*** Opening of Excerpt provided ***
— In an action to recover damages for personal injuries, etc., the defendants appeal (1) from an order of the Supreme Court, Nassau County (Lockman, J.), entered July 9, 1985, which denied their motion to strike the note of issue and statement of readiness as premature and to compel the plaintiff to submit to a further medical examination, and (2) as limited by their brief, from so much of a further order of the same court, entered October 29, 1985, as, upon renewal, adhered to the original determination.
Appeal from the order entered July 9, 1985, dismissed. That order was superseded by the order entered October 29, 1985, made upon renewal.
Order entered October 29, 1985, modified, by deleting the provision thereof which adhered to so much of the original determination denying that branch of the defendants’ motion which was for a further physical examination of the plaintiff, and substituting therefor a provision granting that branch of the motion. As so modified, order entered October 29, 1985, affirmed insofar as appealed from. Order entered July 9, 1985, modified accordingly. The examination shall take place at such time and place as shall be fixed in a written notice by the defendants of not less than 20 days. The time within which the defendants may serve such a notice is extended until 20 days after service on them by the plaintiff’s attorney of a copy of the order to be made hereon, with notice of entry.
The appellants are awarded one bill of costs.
The plaintiff served and filed a note of issue and statement of readiness on February 15, 1985. On February 26, 1985, the defendants moved to strike the notice of issue on the ground that discovery was not yet completed, or in the alternative, for an order compelling the plaintiff to submit to a further physical examination while the action remained on the Trial Calendar. Special Term denied the motion as untimely citing the case of Sloan v Briggs Leasing Corp. (97 AD2d 818), in which this court held that pursuant to 22 NYCRR former 675.3, a motion to strike must be made within 20 days after service of the statement of readiness. From the record, however, it is clear that the defendants’ motion was timely, having been made only 11 days after service of the statement of readiness. As such, the defendants should not have been required to show extraordinary circumstances to justify conducting a further physical examination of the plaintiff.
*** Close of Excerpt provided ***
*** Opening of Given data ***
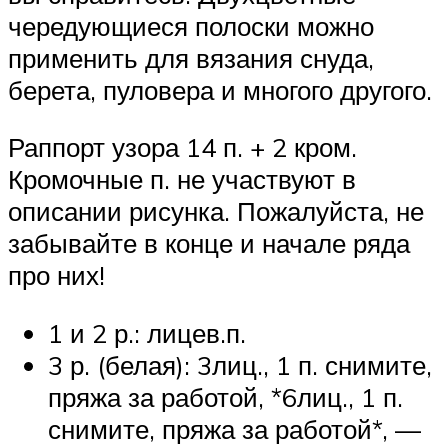
чередующиеся полоски можно
применить для вязания снуда,
берета, пуловера и многого другого.
Раппорт узора 14 п. + 2 кром.
Кромочные п. не участвуют в
описании рисунка. Пожалуйста, не
забывайте в конце и начале ряда
про них!
1 и 2 р.: лицев.п.
3 р. (белая): 3лиц., 1 п. снимите,
пряжа за работой, *6лиц., 1 п.
снимите, пряжа за работой*, —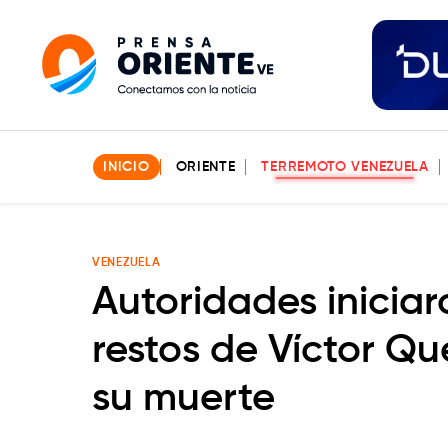
INICIO
ORIENTE
TERREMOTO VENEZUELA
VENEZUELA
Autoridades inicia
restos de Víctor Qu
su muerte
*** Close of Given data ***
Please continue the court decision on the defendants' appeal from the point where it stops. The lines have nothing to do with the court decision.

## Exercise result
We find that it would be in the interest of justice to permit the defendants the opportunity to conduct a further examina*248tion. The original examination was conducted without the benefit of the plaintiffs previous medical records containing information as to several preexisting conditions, which information was certainly relevant to determining the causal relationship between the plaintiffs current condition and the defendants’ alleged negligence. Moreover, at the original examination of the plaintiff, she was wearing a cast and walking with crutches, due to an unrelated procedure on her toe. This prevented the physician from performing a complete examination at that time. "In the case of serious injury, it is perfectly proper to require a plaintiff to submit to more than one examination” (Goldman v Linkoff, 45 AD2d 709, 710; Carden v Callocchio, 100 AD2d 608). By retaining the matter on the Trial Calendar, the plaintiff will suffer no prejudice as a result of submitting to an additional examination. Bracken, J. P., Kunzeman, Kooper and Spatt, JJ., concur.